**Task description**
In the records below, the line with "fruit: none [435,115,459,143]" opens the range and the line with "sneaker: present [817,510,914,582]" closes it; print that range exactly and nothing else.

**Dataset**

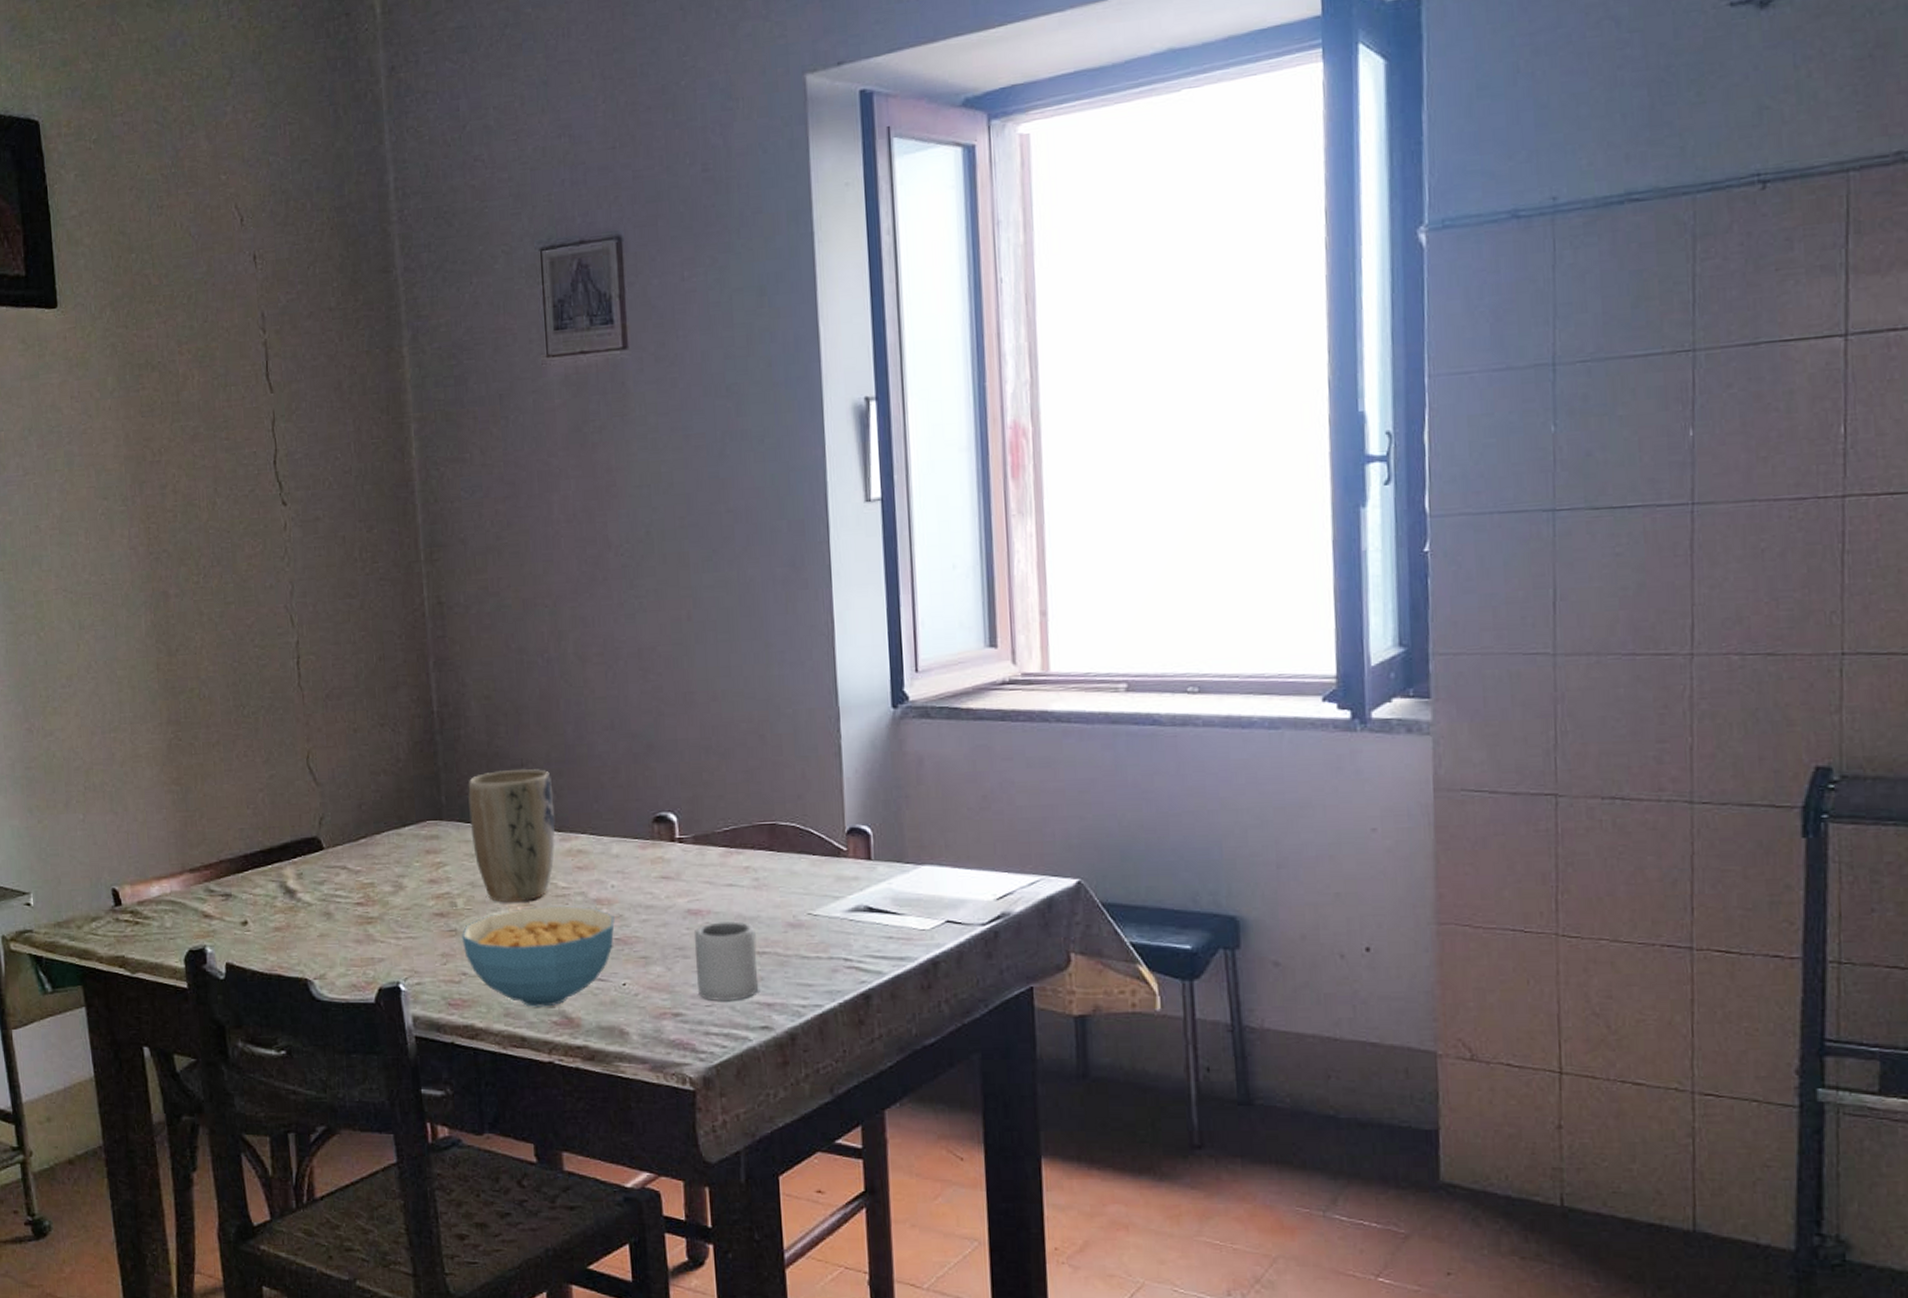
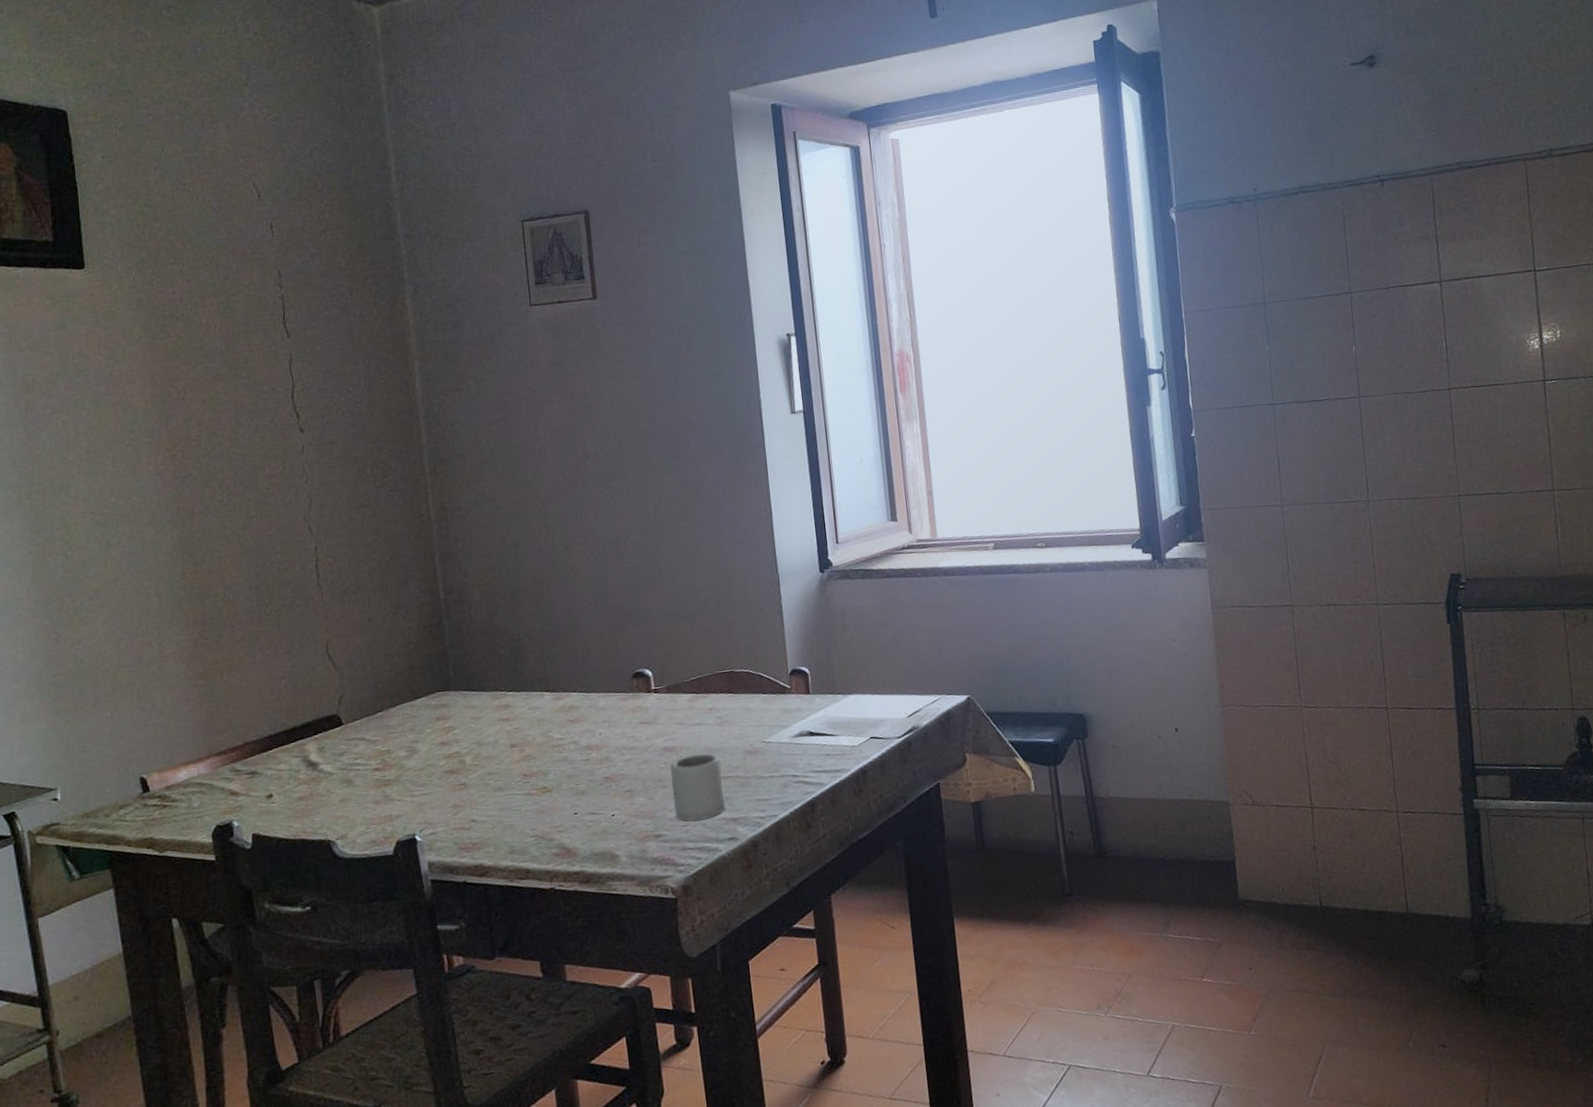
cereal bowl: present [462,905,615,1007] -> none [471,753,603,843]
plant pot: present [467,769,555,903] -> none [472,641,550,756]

--

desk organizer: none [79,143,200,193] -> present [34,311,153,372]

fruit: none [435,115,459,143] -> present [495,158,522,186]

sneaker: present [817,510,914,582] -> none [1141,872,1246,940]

**Solution to the problem**
fruit: none [435,115,459,143] -> present [495,158,522,186]

sneaker: present [817,510,914,582] -> none [1141,872,1246,940]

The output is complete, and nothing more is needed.